Get rid of your constraints and reparametrize: A study in NNLS and implicit bias
Hung-Hsu Chou, Johannes Maly, Claudio Mayrink Verdun, Bernardo Freitas Paulo da Costa, Heudson Mirandola
TL;DR
The paper addresses solving non-negative least squares (NNLS) by reparameterizing the optimization via Hadamard powers, connecting overparameterized gradient dynamics to constrained optimization through a Riemannian perspective. It establishes global convergence of the reparameterized gradient flow to NNLS solutions with an $O(1/t)$ rate, and develops accelerated dynamics achieving $O(1/t^2)$, with discretized gradient methods attaining $O(1/k^{\gamma})$ under step-size decay. For sparse recovery, small initialization induces an implicit $\ell_1$-bias, and under standard NSP and $\mathcal{M}_+$ conditions, stable NNLS recovery is guaranteed with robustness to negative perturbations. Empirical results corroborate the theory, showing accelerated convergence and superior stability compared to classical NNLS solvers, and suggest that the reparametrization approach can generalize to other constrained problems, such as non-negative matrix factorization.
Abstract
Over the past years, there has been significant interest in understanding the implicit bias of gradient descent optimization and its connection to the generalization properties of overparametrized neural networks. Several works observed that when training linear diagonal networks on the square loss for regression tasks (which corresponds to overparametrized linear regression) gradient descent converges to special solutions, e.g., non-negative ones.
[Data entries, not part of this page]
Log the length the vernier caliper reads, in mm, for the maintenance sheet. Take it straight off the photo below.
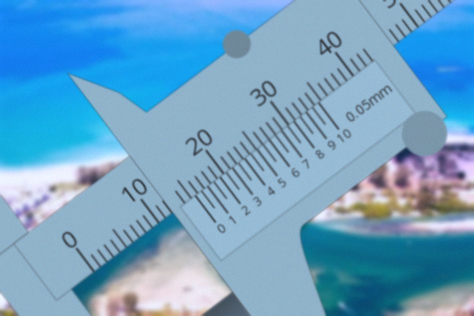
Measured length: 15.6 mm
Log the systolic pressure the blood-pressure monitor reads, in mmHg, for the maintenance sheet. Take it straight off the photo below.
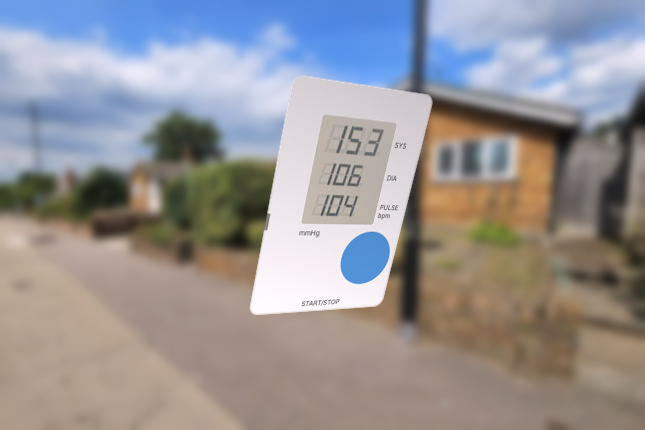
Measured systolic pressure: 153 mmHg
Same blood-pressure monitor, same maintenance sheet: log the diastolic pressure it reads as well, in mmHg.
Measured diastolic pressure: 106 mmHg
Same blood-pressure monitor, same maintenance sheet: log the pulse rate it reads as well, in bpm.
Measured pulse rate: 104 bpm
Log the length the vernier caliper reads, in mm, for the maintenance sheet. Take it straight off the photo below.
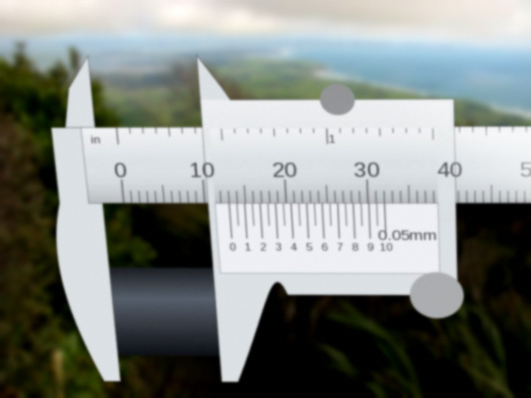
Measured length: 13.0 mm
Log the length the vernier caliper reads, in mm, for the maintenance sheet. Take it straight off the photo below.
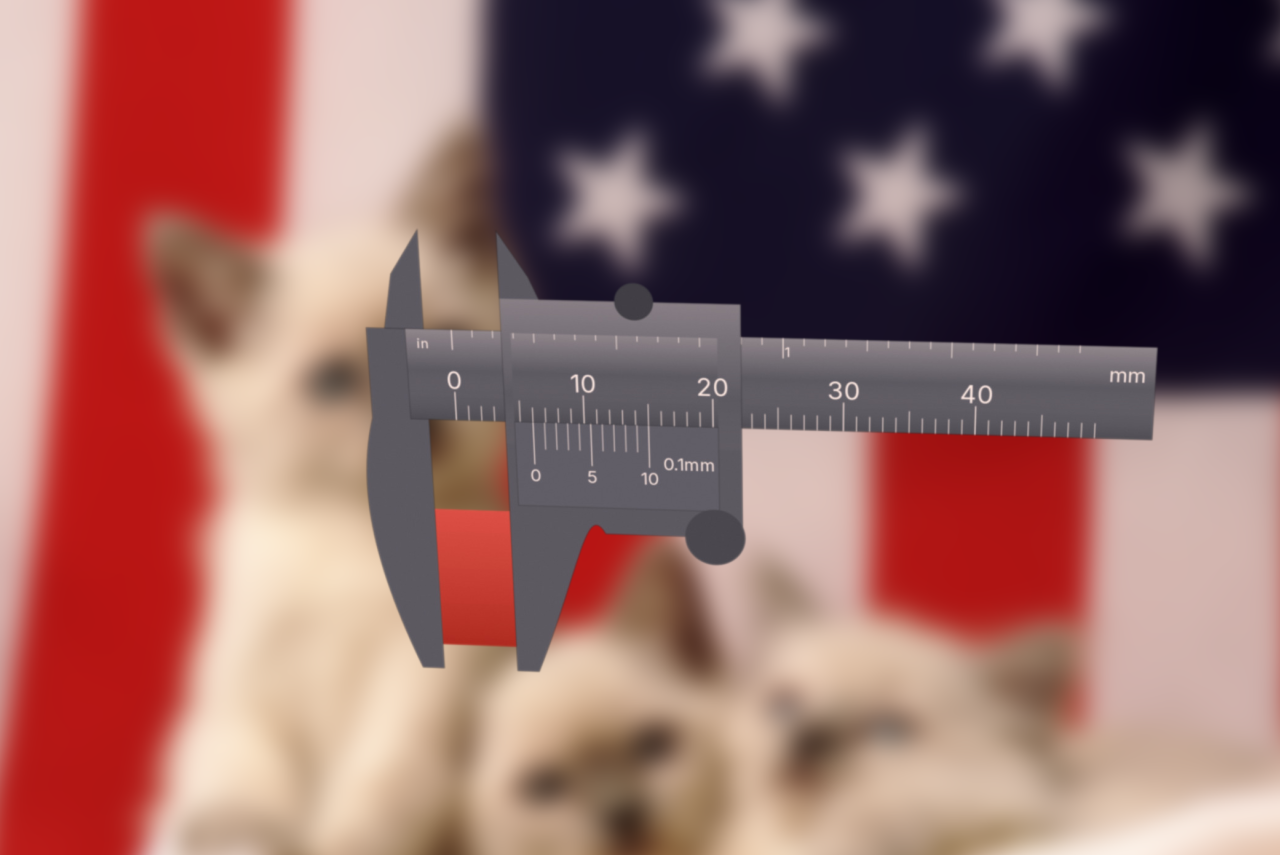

We connect this observation to Riemannian optimization and view overparametrized GD with identical initialization as a Riemannian GD. We use this fact for solving non-negative least squares (NNLS), an important problem behind many techniques, e.g., non-negative matrix factorization. We show that gradient flow on the reparametrized objective converges globally to NNLS solutions, providing convergence rates also for its discretized counterpart. Unlike previous methods, we do not rely on the calculation of exponential maps or geodesics. We further show accelerated convergence using a second-order ODE, lending itself to accelerated descent methods. Finally, we establish the stability against negative perturbations and discuss generalization to other constrained optimization problems.